By Rebecca Daugherty
Since President George W. Bush took office, reporters who cover national security issues had been expecting new rules that dictate what information will be classified. Information that is classified by a presidential executive order is not available under the federal Freedom of Information Act.
The new directive, signed by Bush in March, came in the form of an amendment, not a replacement, to President Bill Clinton’s 1995 order. It makes a few significant changes to the classification process, but leaves most of the Clinton order intact. That means that Clinton Executive Order 12,958 is still in effect, as amended by Bush’s order.
A key change is removal of language ordering that information be declassified if there is “significant doubt” that disclosure could harm national security. The Clinton order, at least on paper, reversed a long-standing unwritten policy of “if in doubt, don’t give it out” that had resulted in unwieldy stores of classified information.
The amendment creates a presumption that release of foreign government information will damage national security if the other country has not authorized disclosure.
The amendment also allows reclassification of records that already have been disclosed or declassified if the head of the agency rules that it is necessary and the information can be reasonably recovered.
In a purely administrative change, drafters of the amendment changed the word “information” to “record” where protection and review of information hinges on an agency’s ability to physically safeguard information. However, the actual protection against disclosure still refers to “information.” This means that segregable portions of records that would not harm national security can be released after the removal of classified information.
The amendment makes a few other changes, but retains most of the language in the 1995 Clinton order.
The 1995 Clinton executive order on classification was the first issued since 1982, and responded to increasingly frequent complaints that vast overclassification of records was crippling the ability of outside researchers and even of federal agencies to understand national security matters.
The Bush amendment delayed the release of information set for automatic disclosure in April 2003 to release in 2006. The approaching deadline for these disclosures drove the timing of the new directive. But the new order leaves intact the actual requirements for automatic declassification of most records after 10 or 25 years, which were established by the Clinton order.

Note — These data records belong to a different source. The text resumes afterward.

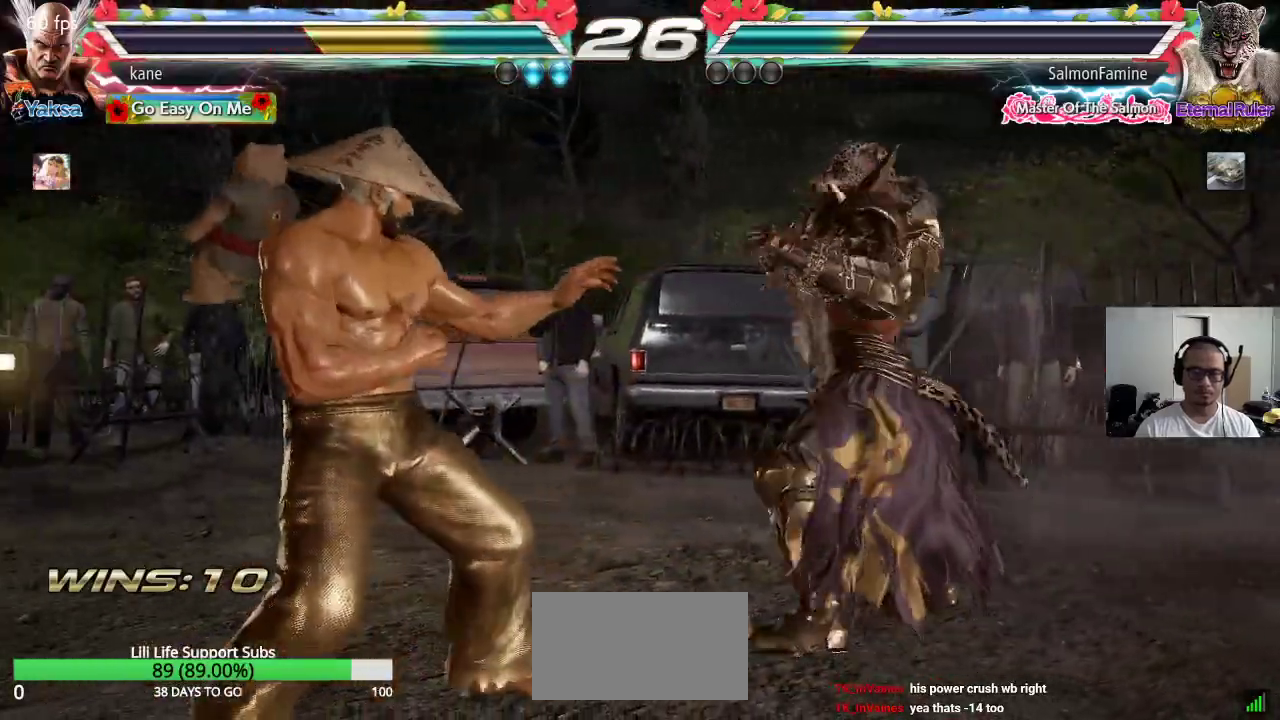
{"buttons": [], "left_stick": "right", "events": [[33, "left_stick", "left"], [350, "left_stick", "center"], [400, "left_stick", "right"], [450, "left_stick", "center"], [500, "left_stick", "right"]]}
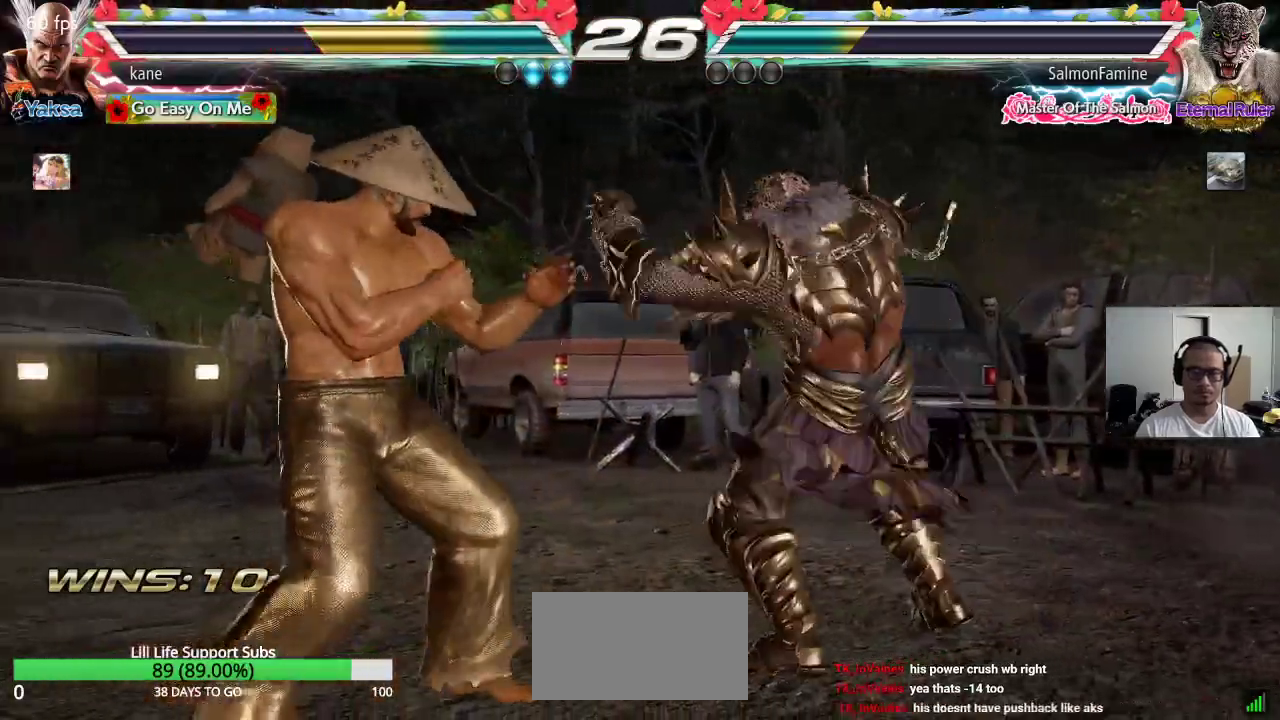
{"buttons": ["CIRCLE"], "left_stick": "center", "events": [[100, "CIRCLE", "down"], [350, "left_stick", "center"]]}
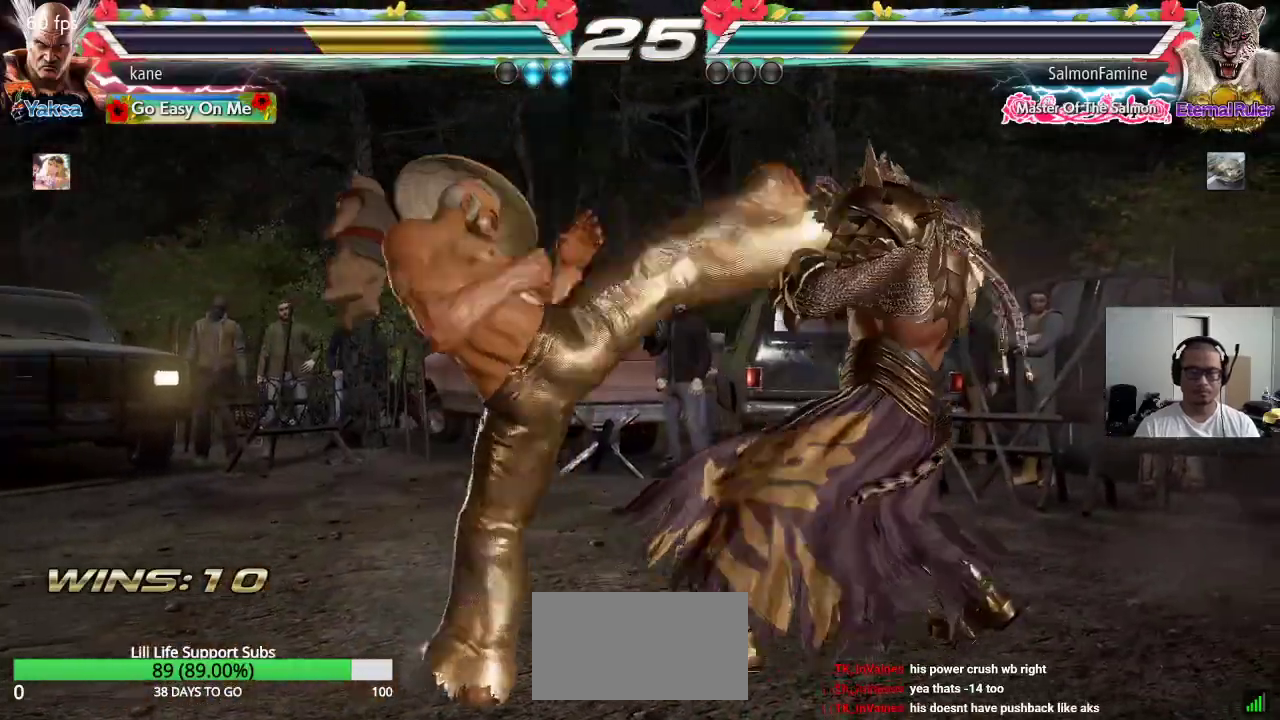
{"buttons": [], "left_stick": "right", "events": [[33, "CIRCLE", "up"], [233, "left_stick", "right"], [300, "left_stick", "center"], [367, "left_stick", "right"]]}
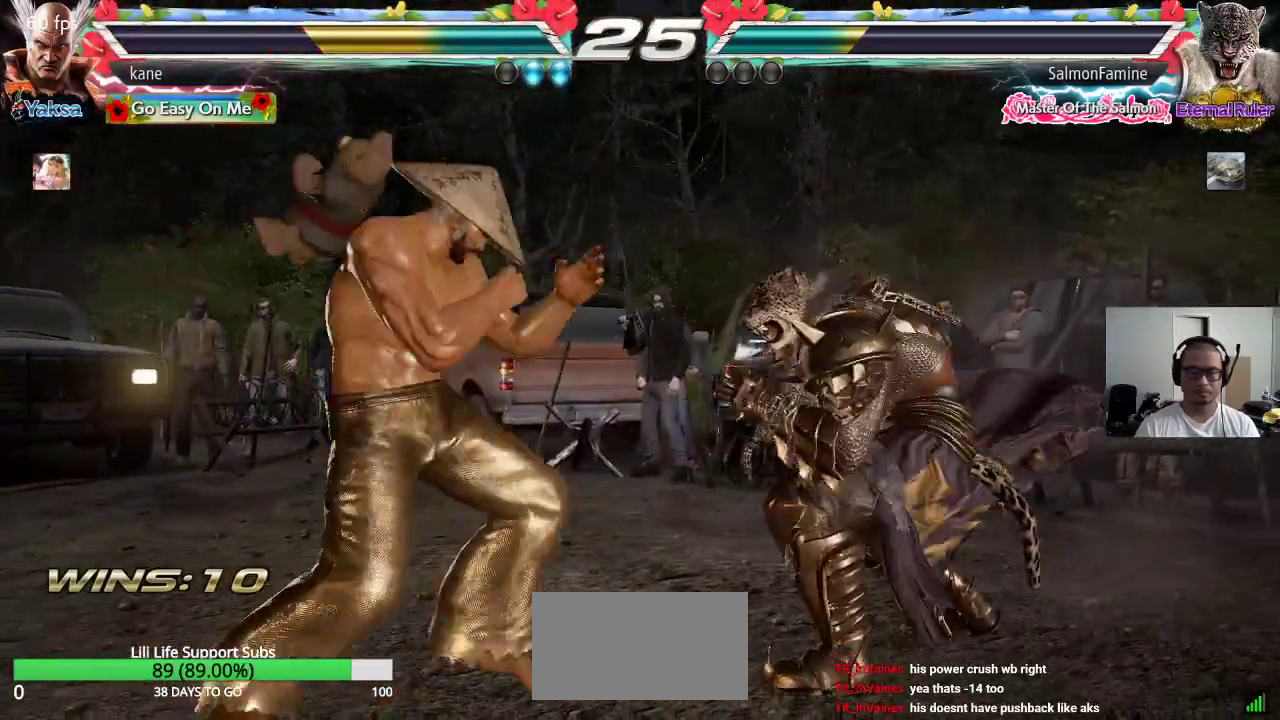
{"buttons": [], "left_stick": "left", "events": [[33, "CIRCLE", "down"], [300, "left_stick", "center"], [417, "CIRCLE", "up"], [500, "left_stick", "left"]]}
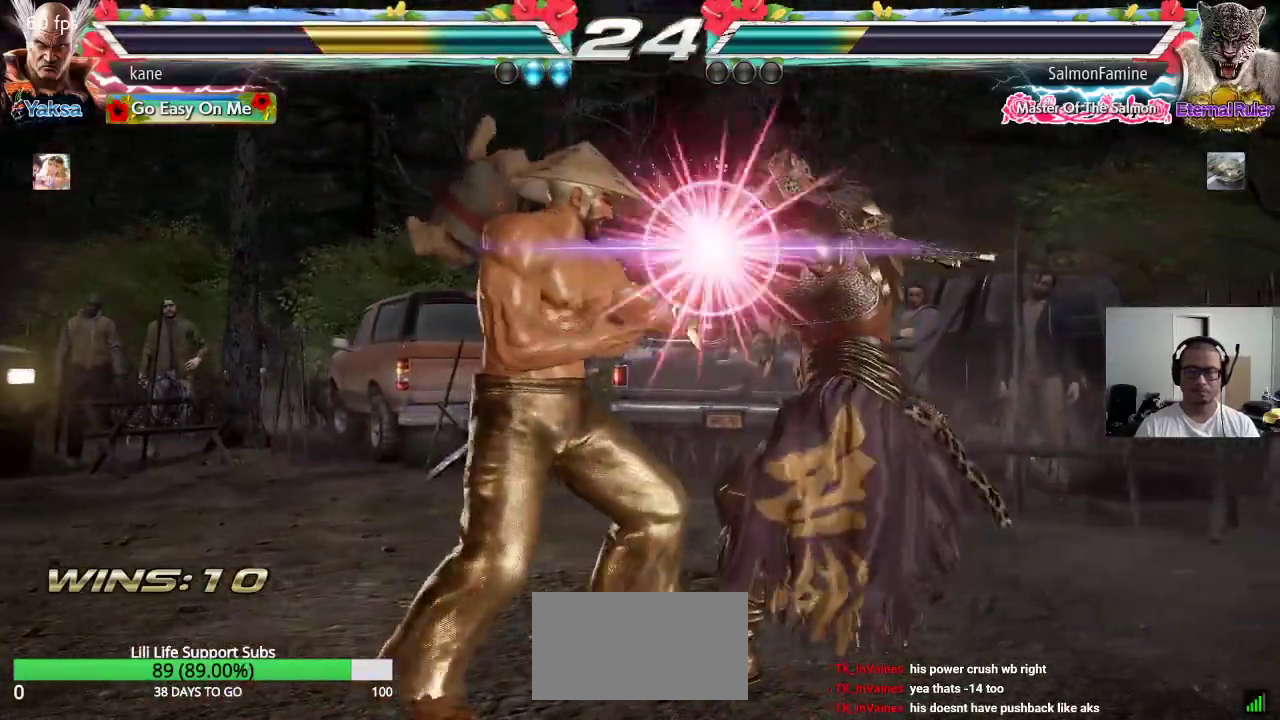
{"buttons": [], "left_stick": "center", "events": [[200, "left_stick", "center"]]}
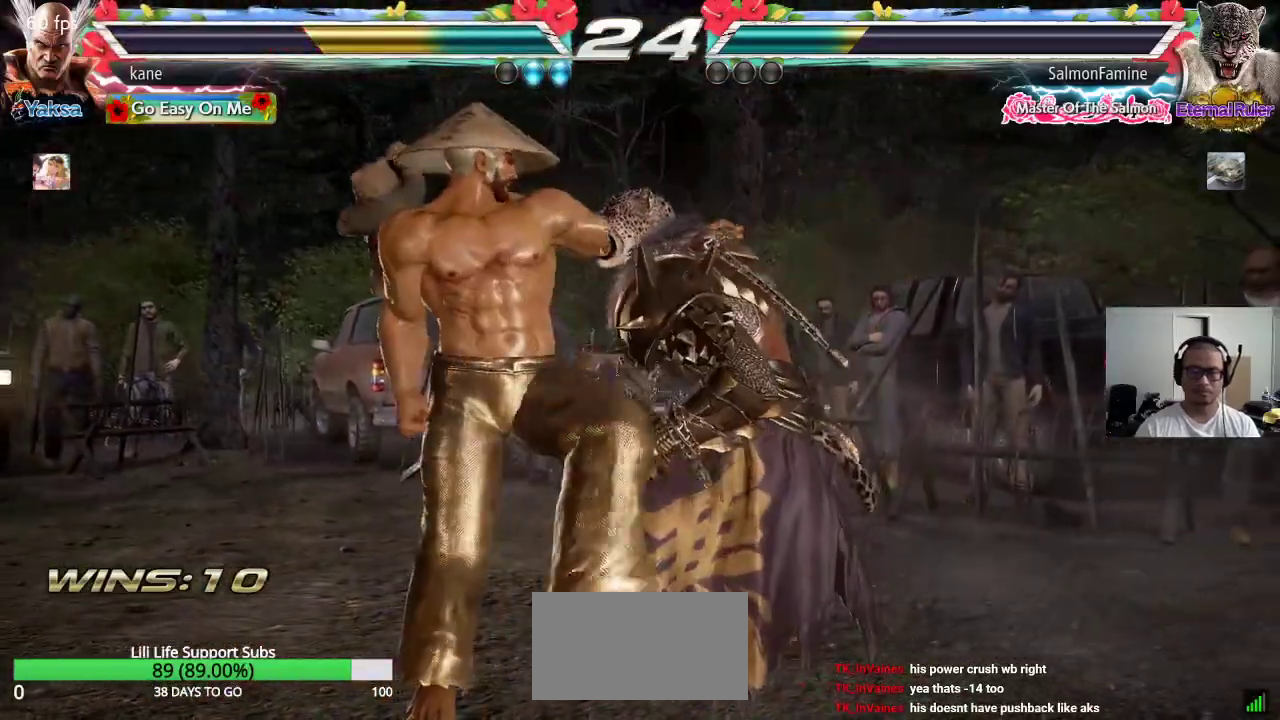
{"buttons": ["R1", "R2"], "left_stick": "center", "events": [[33, "TRIANGLE", "down"], [50, "R1", "down"], [83, "CIRCLE", "down"], [100, "CROSS", "down"], [100, "R1", "up"], [100, "R2", "down"], [117, "CIRCLE", "up"], [117, "R2", "up"], [117, "TRIANGLE", "up"], [183, "CIRCLE", "down"], [183, "CROSS", "up"], [183, "R2", "down"], [183, "TRIANGLE", "down"], [200, "CIRCLE", "up"], [200, "R1", "down"], [200, "R2", "up"], [217, "CIRCLE", "down"], [233, "CROSS", "down"], [233, "R1", "up"], [233, "R2", "down"], [250, "R2", "up"], [250, "TRIANGLE", "up"], [267, "CIRCLE", "up"], [300, "CIRCLE", "down"], [317, "R2", "down"], [333, "CIRCLE", "up"], [333, "CROSS", "up"], [333, "R1", "down"], [333, "TRIANGLE", "down"], [383, "CIRCLE", "down"], [383, "R1", "up"], [400, "CROSS", "down"], [400, "R2", "up"], [400, "TRIANGLE", "up"], [450, "R2", "down"], [467, "CROSS", "up"], [467, "R1", "down"], [467, "TRIANGLE", "down"], [483, "CIRCLE", "up"], [483, "TRIANGLE", "up"]]}
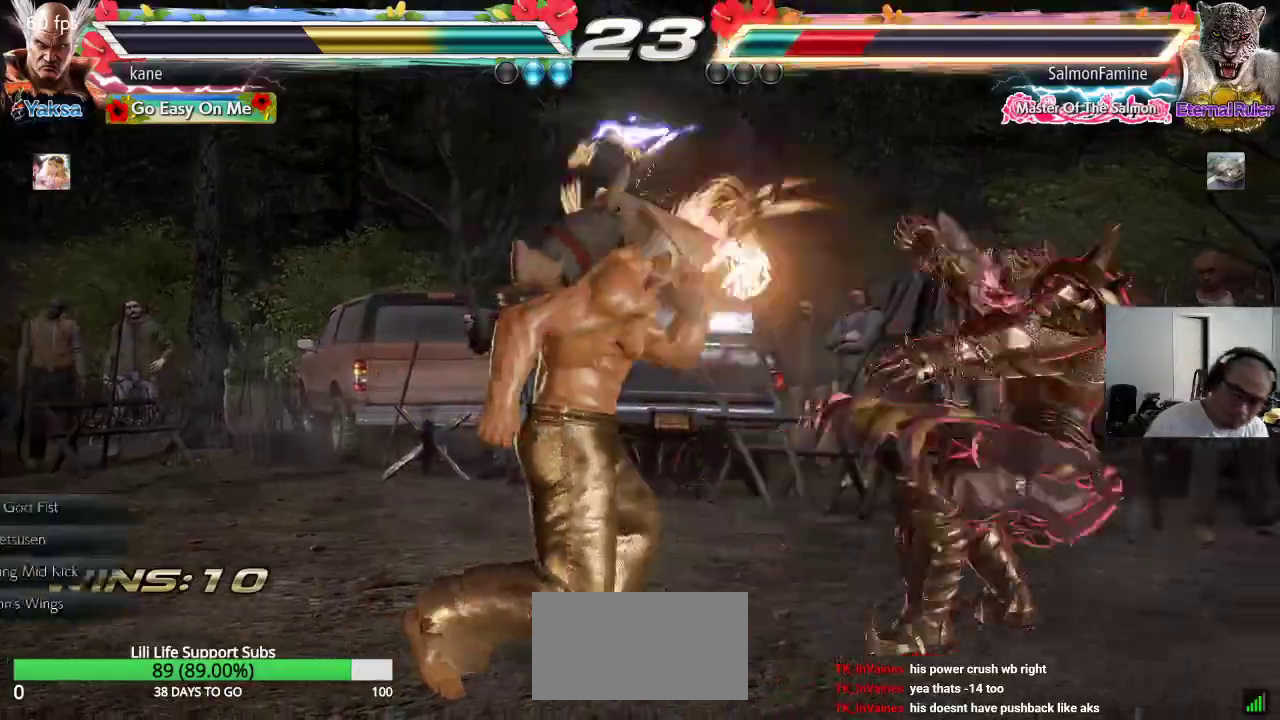
{"buttons": [], "left_stick": "center", "events": [[17, "CIRCLE", "down"], [17, "TRIANGLE", "down"], [33, "CROSS", "down"], [33, "R1", "up"], [50, "R2", "up"], [50, "TRIANGLE", "up"], [83, "R2", "down"], [117, "CIRCLE", "up"], [117, "CROSS", "up"], [117, "R1", "down"], [117, "TRIANGLE", "down"], [167, "CIRCLE", "down"], [167, "CROSS", "down"], [167, "R1", "up"], [183, "R2", "up"], [183, "TRIANGLE", "up"], [233, "R2", "down"], [250, "CIRCLE", "up"], [250, "CROSS", "up"], [250, "R1", "down"], [250, "R2", "up"], [250, "TRIANGLE", "down"], [283, "R2", "down"], [300, "CIRCLE", "down"], [317, "CROSS", "down"], [317, "R1", "up"], [333, "CIRCLE", "up"], [333, "CROSS", "up"], [333, "R2", "up"], [333, "TRIANGLE", "up"]]}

It also does not change another creation of the Clinton order. The Interagency Security Classification Appeals Panel will continue to review challenges to classification. Its record is better than the record for declassifying records sought through the Freedom of Information Act. It has ordered declassification in 70 percent of the cases it has heard.
But under the new executive order, the director of the Central Intelligence Agency has new veto power over decisions by the ISCAP to declassify CIA records. The CIA veto power is narrow and not necessarily final (provisions in the new order allow for presidential review of the veto) but it represents an additional check on ISCAP decisions calling for information to be disclosed.
Bill Leonard, director of the Information Security Oversight Office, said the attorneys and others that the revisions represent a “change in tone.”
ISOO is a small government office attached to the National Archives and Records Administration that oversees classification throughout the federal government. Its staff is working on a directive due in September that will tell federal agencies how to implement the new executive order.
Leonard’s characterization of the order as a “change in tone” mirrors a description by Justice Department attorneys of the differences between the directions of current Attorney General John Ashcroft and his predecessor Janet Reno to federal agencies on how they should respond to Freedom of Information Act requests.